• Short task 1
Reproduce the passage of the article on Facebook's AI moderation tools that lies between "Latest in Gear" and "moderators remain unconvinced.", inclusive.
• Short task 2
Write what comes next in the article on Facebook's AI moderation tools, picking up after its final sentence.

• Text segment
>> BEGIN

Latest in Gear

Image credit: Francois Lenoir / reuters

Facebook hopes its new AI moderation tools can further counter hate speech

The company's human moderators remain unconvinced.
40 Shares
Share
Tweet
Share
Cardboard cutouts depicting Facebook CEO Mark Zuckerberg are pictured during a demonstration ahead of a meeting between Zuckerberg and leaders of the European Parliament in Brussels, Belgium May 22, 2018. REUTERS/Francois Lenoir     TPX IMAGES OF THE DAY
Francois Lenoir / reuters

Sponsored Links

Facebook has waged a long-fought and sometimes seemingly losing battle against hate speech and misinformation spreading across its platform. On Thursday, the company rolled out the latest implements of its automated anti-trolling arsenal in an effort to further curb bigots and bad actors on the site.

>> END

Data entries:
>> BEGIN

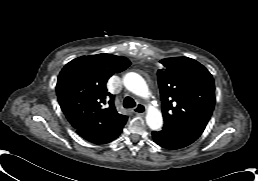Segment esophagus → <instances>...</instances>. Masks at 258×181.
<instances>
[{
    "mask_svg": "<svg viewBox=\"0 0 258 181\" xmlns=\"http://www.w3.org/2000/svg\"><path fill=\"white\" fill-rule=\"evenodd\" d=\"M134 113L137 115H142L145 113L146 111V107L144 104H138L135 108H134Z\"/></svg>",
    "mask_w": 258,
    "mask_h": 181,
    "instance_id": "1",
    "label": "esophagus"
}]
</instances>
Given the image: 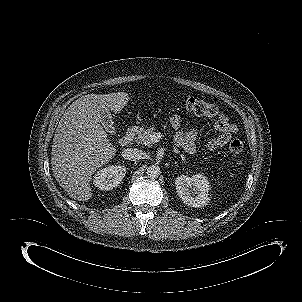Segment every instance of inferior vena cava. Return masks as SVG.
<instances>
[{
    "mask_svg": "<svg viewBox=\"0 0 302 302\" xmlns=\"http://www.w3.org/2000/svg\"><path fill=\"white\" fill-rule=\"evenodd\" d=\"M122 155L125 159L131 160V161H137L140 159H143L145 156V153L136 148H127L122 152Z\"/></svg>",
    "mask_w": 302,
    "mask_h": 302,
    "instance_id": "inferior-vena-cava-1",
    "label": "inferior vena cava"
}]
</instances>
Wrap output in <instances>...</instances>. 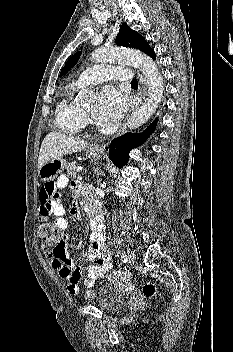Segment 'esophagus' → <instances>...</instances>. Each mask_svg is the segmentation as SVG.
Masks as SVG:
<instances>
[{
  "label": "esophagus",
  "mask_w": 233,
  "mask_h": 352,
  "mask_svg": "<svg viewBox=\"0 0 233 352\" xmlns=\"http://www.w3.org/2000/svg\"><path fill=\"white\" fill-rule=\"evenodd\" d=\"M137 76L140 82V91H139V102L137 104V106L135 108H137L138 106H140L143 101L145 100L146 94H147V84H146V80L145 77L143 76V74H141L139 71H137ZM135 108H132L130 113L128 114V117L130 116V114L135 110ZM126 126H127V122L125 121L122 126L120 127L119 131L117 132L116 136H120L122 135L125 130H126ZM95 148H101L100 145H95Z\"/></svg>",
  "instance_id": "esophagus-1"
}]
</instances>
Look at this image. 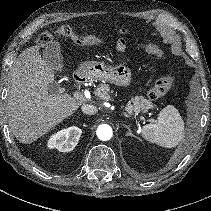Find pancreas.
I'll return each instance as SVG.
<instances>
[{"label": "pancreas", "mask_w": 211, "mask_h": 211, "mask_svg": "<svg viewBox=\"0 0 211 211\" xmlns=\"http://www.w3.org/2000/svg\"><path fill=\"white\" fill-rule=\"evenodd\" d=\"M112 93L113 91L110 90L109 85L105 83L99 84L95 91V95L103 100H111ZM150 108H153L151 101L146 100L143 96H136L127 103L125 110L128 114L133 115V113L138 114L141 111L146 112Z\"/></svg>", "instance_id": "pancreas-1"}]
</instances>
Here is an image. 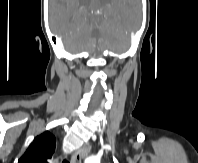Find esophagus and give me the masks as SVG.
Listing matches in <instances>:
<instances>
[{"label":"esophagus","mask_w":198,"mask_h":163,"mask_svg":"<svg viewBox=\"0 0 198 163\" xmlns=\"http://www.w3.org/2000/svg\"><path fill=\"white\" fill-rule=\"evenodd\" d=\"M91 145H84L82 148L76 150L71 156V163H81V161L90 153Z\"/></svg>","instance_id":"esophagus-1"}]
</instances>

>> END

• Task output 1
Latest in Gear

Image credit: Francois Lenoir / reuters

Facebook hopes its new AI moderation tools can further counter hate speech

The company's human moderators remain unconvinced.

• Task output 2
The company’s CTO, Mike Schroepfer, noted that Facebook has taken a number proactive steps in the last year to combat hate speech and those efforts have already begun to show results. In the first quarter of 2020, the company took action against 9.6 million pieces of content, almost double the 5.7 million in the quarter prior.  “Q3 of last year to Q3 of this year, on Facebook, we've actually done over three times as much content takedowns via our automated systems, detecting hate speech,” Schroepfer told an assembly of reporters via Zoom on Wednesday. “There's not a lot in life that improves three x over a year. So I think that's, that's pretty good.”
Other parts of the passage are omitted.